Let $I=\int\limits_0^{\pi / 4} \sin 4 x \cdot e^{\tan ^2 x} d x$. Then which of the following is/are CORRECT? (where [.] denotes greatest integer function)
Integrals
Solution:
Let $\int\limits_0^{\frac{\pi}{4}} 2 \cdot \sin 2 x \cdot \cos 2 x \cdot e^{\tan ^2 x} d x=I$, then
$I=\int\limits_0^{\frac{\pi}{4}} 2 \cdot \frac{2 \tan x}{1+\tan ^2 x} \cdot \frac{1-\tan ^2 x}{1+\tan ^2 x} \cdot e^{\tan ^2 x} d x $
$I=\int\limits_0^{\frac{\pi}{4}} \frac{2\left(1-\tan ^2 x\right)}{\left(1+\tan ^2 x\right)} \cdot \frac{2 \tan x \cdot \sec ^2 x}{\left(1+\tan ^2 x\right)} \cdot e^{\tan ^2 x} d x$
$\tan ^2 x = t $
$2 \tan x \cdot \sec ^2 x d x=d t $
$\text { At } x =0, t =0$
$x=\frac{\pi}{4}, t=1 $
$I=\int\limits_0^1 \frac{2(1-t)}{(1+t)^3} \cdot e^t d t=-2 \int\limits_0^1 \frac{t-1}{(1+t)^3} \cdot e^t d t=-2 \int\limits_0^1 \frac{(t+1)-2}{(1+t)^3} \cdot e^t d t=-2 \int\limits_0^1 e^t\left[\frac{1}{(t+1)^2}+\frac{-2}{(1+t)^3}\right] d t$
$=-2\left[\frac{ e ^{ t }}{(1+ t )^2}\right]_0^1=-2\left(\frac{ e }{4}-1\right)=2-\frac{ e }{2}$

▸ **EXERCISE GOAL**: In the worked solution for the integral, what value is found for I? The rows have no connection to the text about the integral.

▸ **SUPPLIED INFORMATION**:
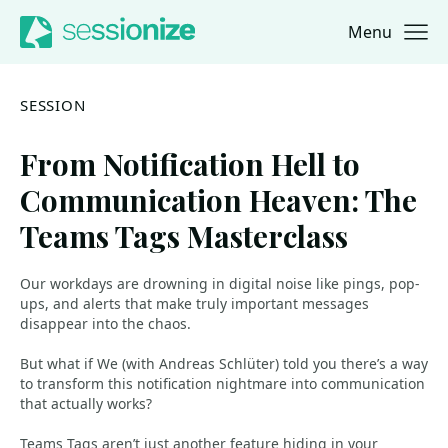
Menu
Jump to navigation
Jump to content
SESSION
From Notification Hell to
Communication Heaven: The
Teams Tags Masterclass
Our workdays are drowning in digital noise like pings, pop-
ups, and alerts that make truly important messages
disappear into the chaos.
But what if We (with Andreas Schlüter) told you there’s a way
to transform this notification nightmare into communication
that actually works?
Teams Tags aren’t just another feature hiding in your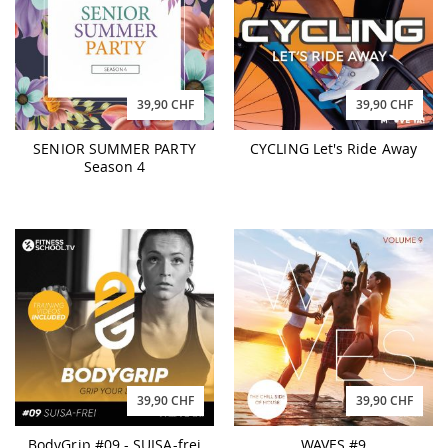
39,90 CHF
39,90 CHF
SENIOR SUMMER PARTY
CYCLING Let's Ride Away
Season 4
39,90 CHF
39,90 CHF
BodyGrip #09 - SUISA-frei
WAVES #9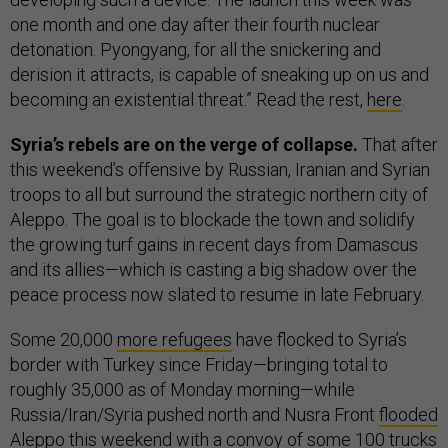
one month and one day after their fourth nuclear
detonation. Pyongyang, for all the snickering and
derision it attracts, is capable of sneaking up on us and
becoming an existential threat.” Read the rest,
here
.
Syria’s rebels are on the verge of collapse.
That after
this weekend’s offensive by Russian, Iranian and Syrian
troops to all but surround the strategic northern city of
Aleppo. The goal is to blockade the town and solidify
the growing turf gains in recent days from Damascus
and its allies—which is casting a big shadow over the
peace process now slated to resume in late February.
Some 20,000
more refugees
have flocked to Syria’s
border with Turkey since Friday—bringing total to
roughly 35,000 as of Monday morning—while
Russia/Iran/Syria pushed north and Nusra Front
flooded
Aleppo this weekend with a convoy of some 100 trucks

==

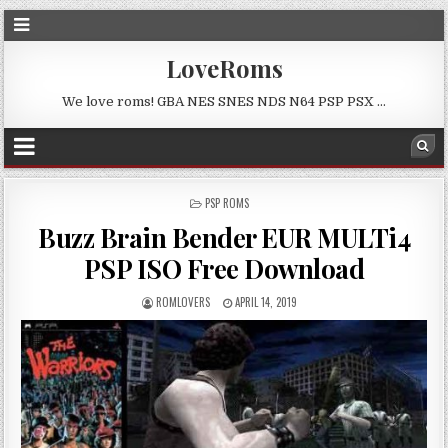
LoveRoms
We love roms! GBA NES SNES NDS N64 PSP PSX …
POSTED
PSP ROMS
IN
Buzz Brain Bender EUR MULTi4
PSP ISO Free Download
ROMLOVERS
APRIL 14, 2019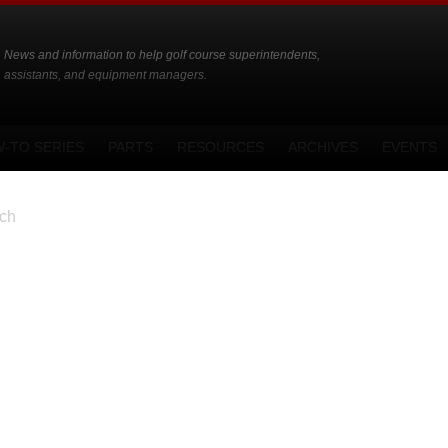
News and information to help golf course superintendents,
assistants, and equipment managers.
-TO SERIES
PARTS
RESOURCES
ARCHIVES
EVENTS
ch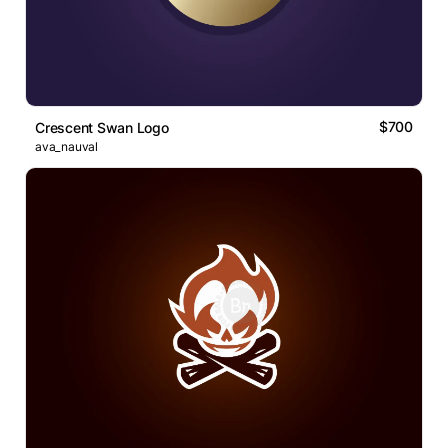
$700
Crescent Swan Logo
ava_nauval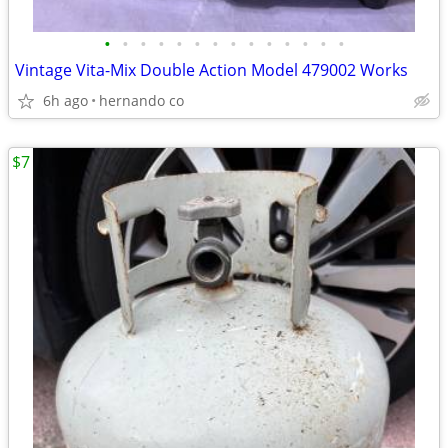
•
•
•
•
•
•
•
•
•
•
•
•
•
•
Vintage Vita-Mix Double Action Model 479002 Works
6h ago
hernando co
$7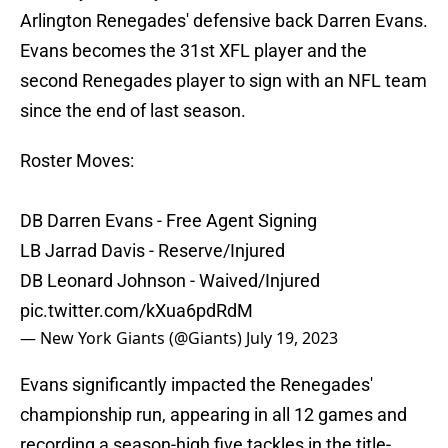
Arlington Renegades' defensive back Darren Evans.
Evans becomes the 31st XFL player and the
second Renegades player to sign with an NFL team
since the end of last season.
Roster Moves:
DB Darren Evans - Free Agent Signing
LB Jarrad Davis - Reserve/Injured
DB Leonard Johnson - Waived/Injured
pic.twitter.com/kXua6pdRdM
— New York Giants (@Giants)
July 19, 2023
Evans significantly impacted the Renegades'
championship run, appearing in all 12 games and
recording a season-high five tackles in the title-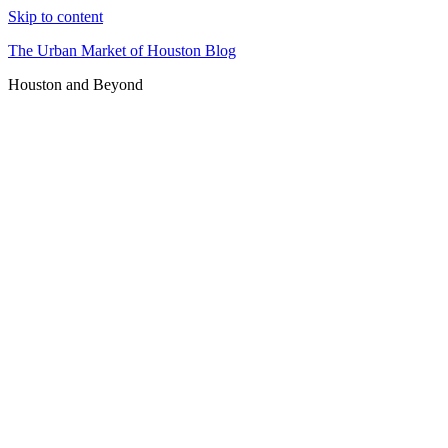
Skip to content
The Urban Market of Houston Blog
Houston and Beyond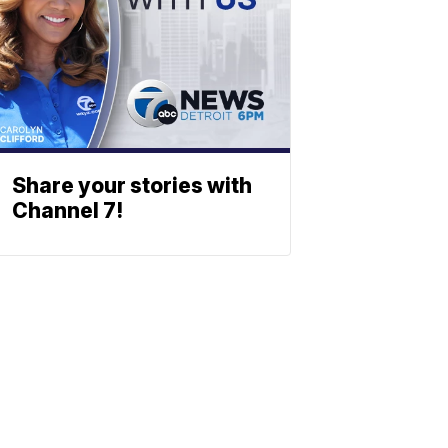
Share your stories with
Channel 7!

---

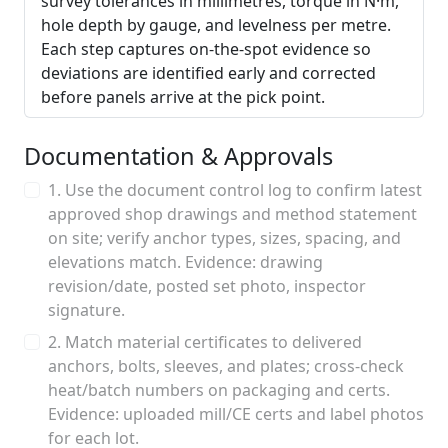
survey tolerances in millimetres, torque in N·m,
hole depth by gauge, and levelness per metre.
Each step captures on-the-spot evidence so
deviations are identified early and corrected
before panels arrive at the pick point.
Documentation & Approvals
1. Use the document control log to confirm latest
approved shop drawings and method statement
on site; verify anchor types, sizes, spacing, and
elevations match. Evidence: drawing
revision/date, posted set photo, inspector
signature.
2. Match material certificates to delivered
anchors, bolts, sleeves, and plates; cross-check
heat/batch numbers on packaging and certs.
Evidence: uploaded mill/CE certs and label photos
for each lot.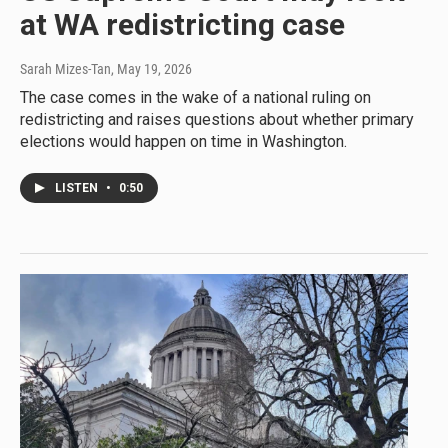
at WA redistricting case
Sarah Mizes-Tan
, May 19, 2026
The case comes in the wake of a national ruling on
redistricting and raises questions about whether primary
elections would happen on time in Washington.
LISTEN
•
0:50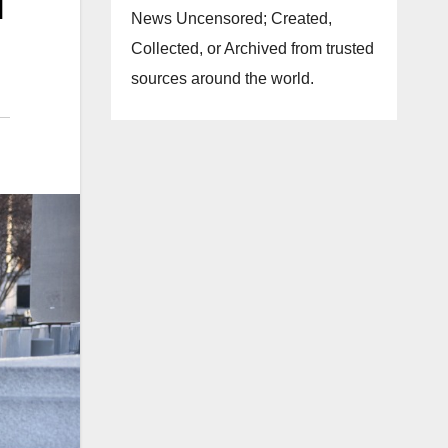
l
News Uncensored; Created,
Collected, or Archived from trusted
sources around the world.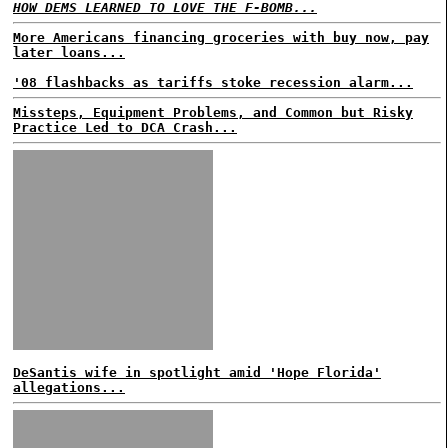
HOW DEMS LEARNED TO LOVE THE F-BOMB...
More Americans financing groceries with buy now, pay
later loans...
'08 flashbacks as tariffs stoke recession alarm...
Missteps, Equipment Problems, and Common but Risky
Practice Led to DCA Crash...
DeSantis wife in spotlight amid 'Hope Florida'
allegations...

▸ **EXERCISE RESULT**: I = 2 − e/2